§ **Assignment**
Please reproduce all of the listing below exactly and drop its images.

§ **Dataset extract**
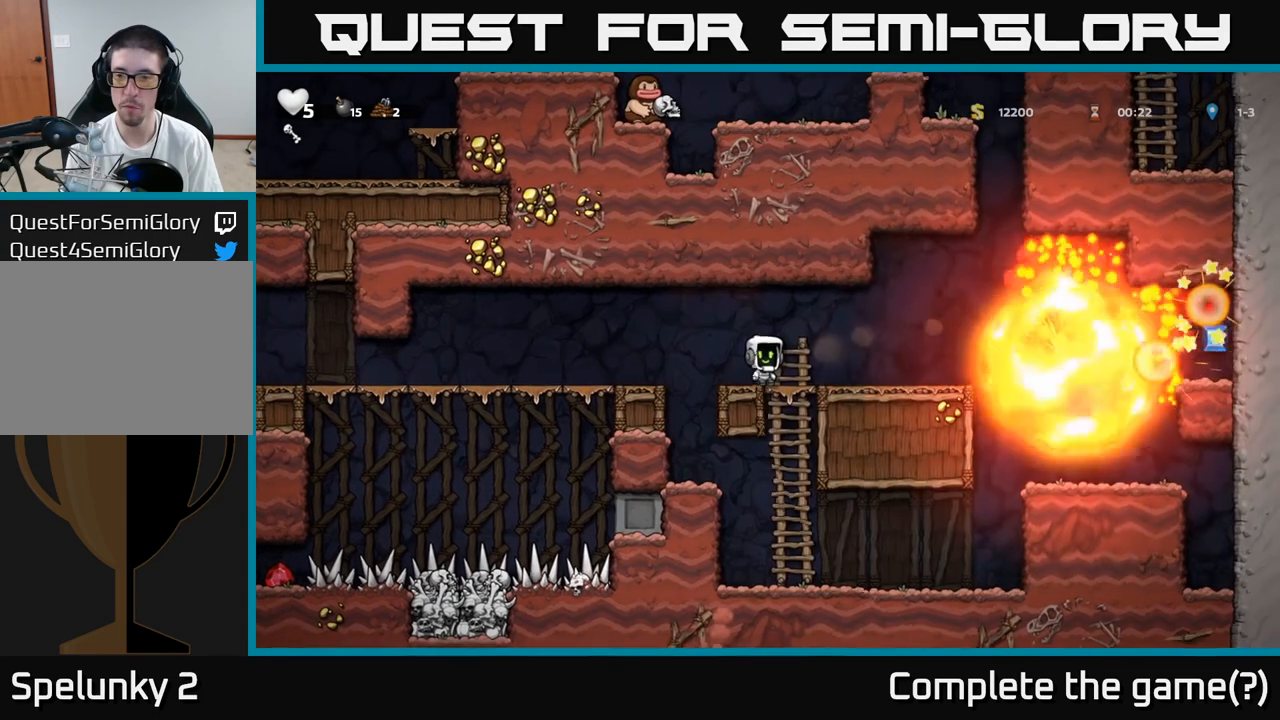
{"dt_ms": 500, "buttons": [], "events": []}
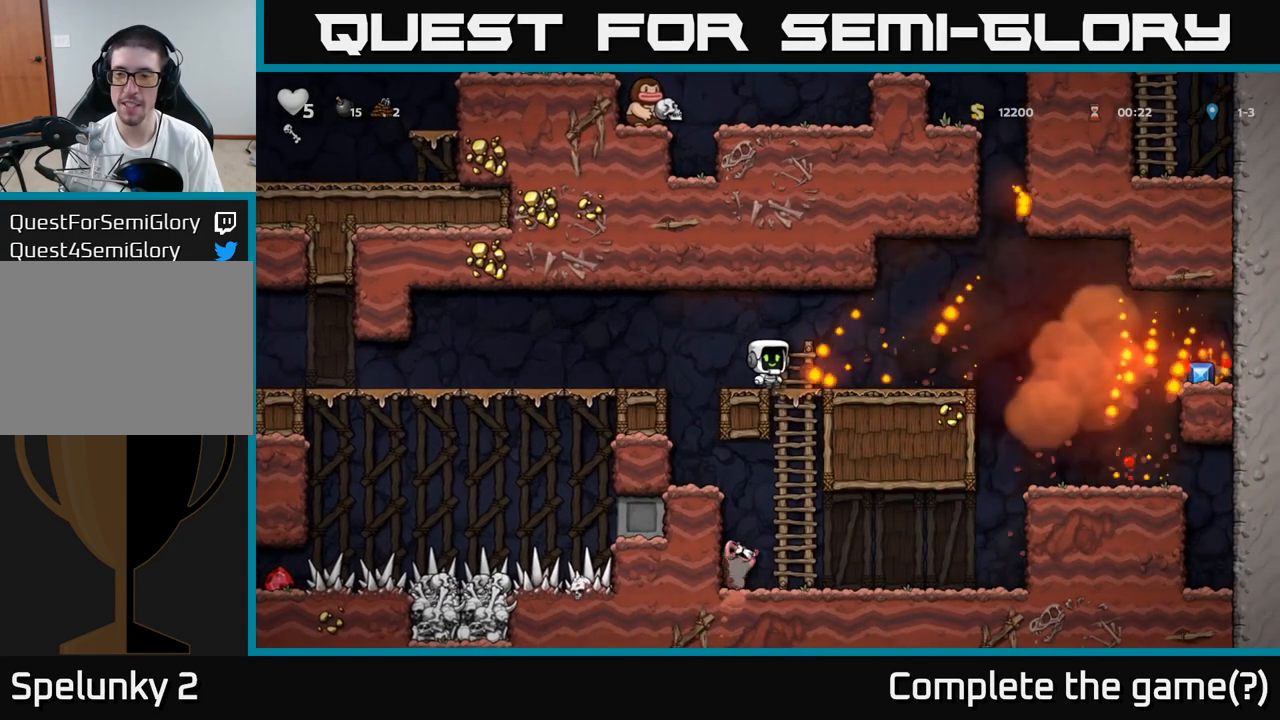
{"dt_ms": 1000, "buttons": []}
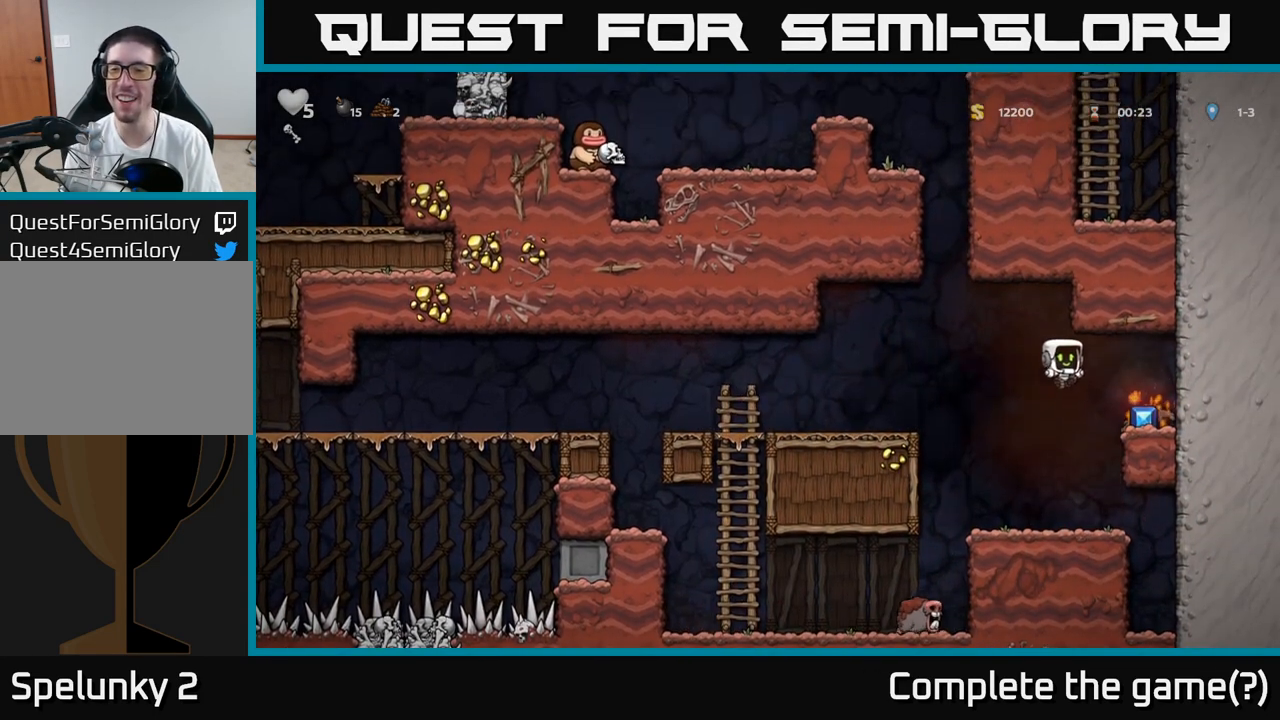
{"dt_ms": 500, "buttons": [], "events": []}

§ **Completed exercise**
{"dt_ms": 500, "buttons": [], "events": []}
{"dt_ms": 1000, "buttons": []}
{"dt_ms": 500, "buttons": [], "events": []}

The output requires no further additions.